### Aim
Copy everything from the start of the records down to the line containing "line at (313, 333): solid -> dashed", keeping each line unchanged and including both ends.

>> Begin Records provided

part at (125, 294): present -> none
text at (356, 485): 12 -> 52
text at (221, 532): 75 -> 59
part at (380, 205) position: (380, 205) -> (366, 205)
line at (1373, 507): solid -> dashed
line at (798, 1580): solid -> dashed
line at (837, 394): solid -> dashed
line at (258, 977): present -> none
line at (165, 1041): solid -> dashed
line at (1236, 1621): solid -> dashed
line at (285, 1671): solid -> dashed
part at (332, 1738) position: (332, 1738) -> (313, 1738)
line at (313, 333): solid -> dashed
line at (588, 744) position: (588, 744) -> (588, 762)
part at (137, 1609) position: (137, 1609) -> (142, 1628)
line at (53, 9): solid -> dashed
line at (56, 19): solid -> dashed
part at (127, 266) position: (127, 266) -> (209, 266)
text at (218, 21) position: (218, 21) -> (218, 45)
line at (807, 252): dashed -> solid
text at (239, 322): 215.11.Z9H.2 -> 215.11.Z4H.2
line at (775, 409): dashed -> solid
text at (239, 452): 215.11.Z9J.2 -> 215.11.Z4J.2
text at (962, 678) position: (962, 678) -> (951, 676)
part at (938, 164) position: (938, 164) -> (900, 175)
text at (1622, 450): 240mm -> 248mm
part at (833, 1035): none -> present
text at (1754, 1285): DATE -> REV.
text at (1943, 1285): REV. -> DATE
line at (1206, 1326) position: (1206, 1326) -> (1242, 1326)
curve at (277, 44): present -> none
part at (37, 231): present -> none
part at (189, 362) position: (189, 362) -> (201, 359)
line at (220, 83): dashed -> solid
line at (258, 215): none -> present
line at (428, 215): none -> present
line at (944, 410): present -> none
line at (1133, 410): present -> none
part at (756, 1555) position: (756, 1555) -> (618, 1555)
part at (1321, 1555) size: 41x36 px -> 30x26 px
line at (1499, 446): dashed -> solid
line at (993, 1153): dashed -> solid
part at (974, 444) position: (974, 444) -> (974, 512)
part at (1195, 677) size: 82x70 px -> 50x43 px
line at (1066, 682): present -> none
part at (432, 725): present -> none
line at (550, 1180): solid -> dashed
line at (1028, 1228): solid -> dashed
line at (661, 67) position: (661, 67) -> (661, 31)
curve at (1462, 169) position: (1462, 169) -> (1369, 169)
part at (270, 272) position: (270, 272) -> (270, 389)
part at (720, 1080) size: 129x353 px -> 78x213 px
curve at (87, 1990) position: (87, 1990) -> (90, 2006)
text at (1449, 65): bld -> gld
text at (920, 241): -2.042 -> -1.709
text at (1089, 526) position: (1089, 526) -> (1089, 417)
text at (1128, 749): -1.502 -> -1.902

>> End Records provided

### Solution to the problem
part at (125, 294): present -> none
text at (356, 485): 12 -> 52
text at (221, 532): 75 -> 59
part at (380, 205) position: (380, 205) -> (366, 205)
line at (1373, 507): solid -> dashed
line at (798, 1580): solid -> dashed
line at (837, 394): solid -> dashed
line at (258, 977): present -> none
line at (165, 1041): solid -> dashed
line at (1236, 1621): solid -> dashed
line at (285, 1671): solid -> dashed
part at (332, 1738) position: (332, 1738) -> (313, 1738)
line at (313, 333): solid -> dashed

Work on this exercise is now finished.